While Kotaku pushes the “proper Fallout 3 angle” (but seems to imply the original two Fallouts didn’t have karma, which isn’t actually true):

One of the most controversial features in Fallout 3 was its “karma” system, a moral code that told players whether their actions were good or bad at any given moment. Out of instinct, I usually chose to be a good guy. But when I ran into this stranded prisoner, my character was beleaguered and low on supplies. I felt tempted to do something I normally wouldn’t. The game raised an interesting moral dilemma, then: what do “good” and “evil” even mean if nobody is around to judge you?

It raised the dilemma. But it didn’t actually ask the question. Because once I took her supplies, my karma rating slid down a notch towards evil. Not wanting to mess up my ranking, I reloaded and made the other choice the one the game was telling me was the “right” choice. Fallout 3 showed me its potential to provoke legitimate ethical quandaries, and then it stepped on its own toes by turning it into a simple black-and-white issue.

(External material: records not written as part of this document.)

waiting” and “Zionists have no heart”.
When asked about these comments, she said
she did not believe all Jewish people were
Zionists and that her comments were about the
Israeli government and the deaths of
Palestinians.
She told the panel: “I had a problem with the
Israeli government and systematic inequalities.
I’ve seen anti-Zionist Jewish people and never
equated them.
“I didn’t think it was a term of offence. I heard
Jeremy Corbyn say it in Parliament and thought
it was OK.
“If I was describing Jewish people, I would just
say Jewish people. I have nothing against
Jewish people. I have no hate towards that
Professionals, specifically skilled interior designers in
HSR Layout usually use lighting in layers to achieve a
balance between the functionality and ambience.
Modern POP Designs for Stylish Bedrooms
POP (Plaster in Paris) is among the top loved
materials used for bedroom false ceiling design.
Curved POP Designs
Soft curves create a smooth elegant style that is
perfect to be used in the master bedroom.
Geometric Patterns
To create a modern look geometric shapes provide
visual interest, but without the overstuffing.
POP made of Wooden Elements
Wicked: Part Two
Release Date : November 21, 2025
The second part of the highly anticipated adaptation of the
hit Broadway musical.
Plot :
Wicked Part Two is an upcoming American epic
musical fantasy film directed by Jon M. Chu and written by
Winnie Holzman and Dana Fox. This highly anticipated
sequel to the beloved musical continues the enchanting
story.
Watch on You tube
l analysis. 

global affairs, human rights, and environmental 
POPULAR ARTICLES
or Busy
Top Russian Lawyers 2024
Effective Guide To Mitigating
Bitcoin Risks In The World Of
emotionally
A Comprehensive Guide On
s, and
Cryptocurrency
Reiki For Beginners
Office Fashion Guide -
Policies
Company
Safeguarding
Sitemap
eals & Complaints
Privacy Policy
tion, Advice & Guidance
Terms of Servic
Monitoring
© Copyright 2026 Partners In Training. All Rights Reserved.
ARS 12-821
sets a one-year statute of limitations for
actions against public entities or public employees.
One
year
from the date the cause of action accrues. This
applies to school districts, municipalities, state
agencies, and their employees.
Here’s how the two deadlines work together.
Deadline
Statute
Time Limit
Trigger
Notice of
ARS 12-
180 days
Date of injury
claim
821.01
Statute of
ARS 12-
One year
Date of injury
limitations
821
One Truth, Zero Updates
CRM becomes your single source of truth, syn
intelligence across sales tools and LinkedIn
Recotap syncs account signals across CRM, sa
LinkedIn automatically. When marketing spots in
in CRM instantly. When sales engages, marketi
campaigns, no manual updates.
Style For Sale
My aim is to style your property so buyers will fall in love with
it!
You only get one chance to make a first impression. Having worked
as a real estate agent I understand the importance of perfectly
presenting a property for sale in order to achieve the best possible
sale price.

Fargo cut me off when I was describing all the issues at play with the Fallout 3 prisoner because he knew where I was going. Morality systems are nothing new. Fallout 3 wasn’t the first game to implement one, and it won’t be the last. But the presence of “karma” was especially disappointing because it was such a betrayal of the game’s heritage. The original Fallouts didn’t have a disembodied set of morals that ranked your every action. They just had choices and consequences. If you killed one character or befriended them, that played out independently of anything in the game telling you that you’d made a solid choice. This is something Fargo is eager to bring back into the mainstream of RPGs.